I’ve received 25 new emails in the last hour, the phone seems to ring every time I put my earbuds in, calendar notifications litter the corner of my screen, and to top it all off–that little red voicemail light on my phone is still blinking. Is it Friday yet? 

Settling into a new week can seem overwhelming, especially when you’re being pulled in ten different directions. Balancing client needs with my own is an art form in itself. So, how do I stay focused when the stakes are always high and my time is often short?

Process, Procedure and Organizational Know-how

At Ashworth Creative, we rely heavily on tried-and-tested processes and procedures. They help keep all team members (both internal and external) organized, on task and the project on track. When a job lands on my desk, I know exactly how the workload will be distributed. Being able to make those types of decisions without additional meetings and discussions makes the project significantly less stressful right off the bat!

The Ashworth Team is Like a Well Oiled Machine

Communication and managing expectations are crucial when working and relying on a team to bring a project to completion. How do I keep my type A personality from freaking out? A production schedule. It allows me to know within seconds exactly when a project will move from one department to the next and it clearly states what the client is accountable for and when I can expect any assets they may be providing. Utilizing a strict sign-off policy along with the production schedule helps all parties involved avoid wasting time through having to circle back around to a previous stage in the process. When juggling multiple projects at one time, these documents are key. While our creative work invites exploration, creativity, and imagination, our project management philosophy provides the structure and procedure to ensure that, from A to Z, every i is dotted and all the t’s are crossed.
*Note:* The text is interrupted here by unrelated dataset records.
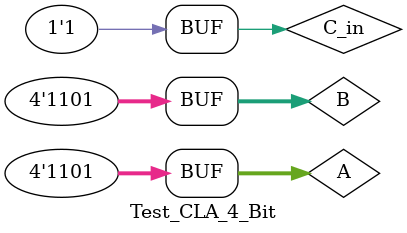
<source format=v>
`timescale 1ns / 1ps

module Test_CLA_4_Bit;

	// Inputs
	reg [3:0] A;
	reg [3:0] B;
	reg C_in;

	// Outputs
	wire [3:0] S;
	wire Block_P;
	wire Block_G;

	// Instantiate the Unit Under Test (UUT)
	CLA_4_Bit uut (
		.A(A), 
		.B(B), 
		.C_in(C_in), 
		.S(S), 
		.Block_P(Block_P), 
		.Block_G(Block_G)
	);

	initial begin
		$monitor ("Test Bench for 8 Bit Augmented CLA\n"); 
		$monitor ("in1 = %d, in2 = %d, c_in = %d, sum = %d, block p = %d, block g = %d\n", A, B, C_in, S, Block_P, Block_G);
		// Initialize Inputs 
		A = 4'd12; B = 4'd3; C_in = 0;
		#100;
		A = 4'd5; B = 4'd8; C_in = 0;
		#100
		A = 4'd9; B = 4'd2; C_in = 1;
		#100;
		A = 4'b1101; B = 4'b1101; C_in = 1;
	end
      
endmodule
</source>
Taking Pride and Ownership of Our Work

I, like many others at Ashworth, wear many hats. Whether I’m taking the lead as project manager/designer/developer, creating a marketing strategy or even researching for content development, there are so many ways to be involved in a project at any given time. Collectively, the Ashworth Creative team has well over 30+ years of experience in design, development, and marketing, producing showcase work for a wide range of industries that each bring unique and challenging considerations to the table. We take pride in being able to create the best solutions. Each one of us takes ownership of our work. The knowledge and skill set that the team possesses allows me to have full confidence that whatever is presented, can be accomplished above and beyond our client’s expectations – even winning them awards.

7 Things I do to Stay Organized Throughout the Week

1. Keep My Desk Clean and Uncluttered

At any given moment there are multiple beverages, invoices, meeting agendas, color-swatches, wireframes and sketches on my desk, it piles up fast. I make a point to take 5-10 minutes every few days to sort through and organize it all. Filing what I need and recycling the rest. Boom! Clean, clutter-free workspace. (Also, running a disinfectant wipe over everything makes me feel a bit better – especially during flu season).

2. Prioritize the Emails in My Inbox

One could compare the way I treat emails like the way someone might screen their phone calls. If an email pertains to a project I am currently working on or contains assets I’m waiting for, I read those first. I try not to overwhelm myself with information until I need it, like promotions or revisions I may not be ready to work on. There will always be unread emails, and I’ve learned that that’s okay.

3. Check in with My Team

Most of the projects I work on involve another team member. It’s really important that I check in with my team in the morning for a few reasons:

    • I am able to see what their workloads look like and whether or not I can push anymore work their way.
    • It gives them a chance to ask questions that need to be answered (by me or a client) before moving forward on a task.
  • If they’re ready to review work that has been completed, it allows me to schedule internal and external meetings accordingly.

4. Create a Loose To-do List

My to-do list for the day usually starts off with things that are outstanding from the day before or a task I need to finish early on like preparing for a meeting, compiling and distributing notes from a previous meeting, really anything that I can get done quickly. Next are the big projects. Whether they are internal or client-facing, I determine the priority based on the project timeline and production schedule. I have weekly meetings with a few clients that I’m able to plan ahead for and spend more time preparing for over the course of a week, such tasks usually float at the bottom of my list until completed.

5. Get Down to Work

Now that my desk is clean, organized, and I know what needs to be accomplished, I can dig my heels in and get down to work. I try and work on one thing at a time (hardly ever a successful endeavor, but I try). Setting a simple goal such as I will get this done before I look at my emails again or before I eat my lunch really helps to keep me focused on that task at hand.

6. Clear My Head

When I eat lunch I don’t work. I may sit at my computer and ogle beautiful kitchen designs, but I take a break. If it’s a nice day out I’ll walk around the block. This allows me to really separate from my workspace and clear my head.

7. Wrap Up My Day – Plan for Tomorrow

Checking my emails right before I leave gives me a little preview of what I’ll be dealing with the next morning. Writing down anything I need to remember to address, clearing my workspace and asking anyone if they need anything from me before I go home, allows me to leave without stressing over my list of to-dos while I’m away from the office.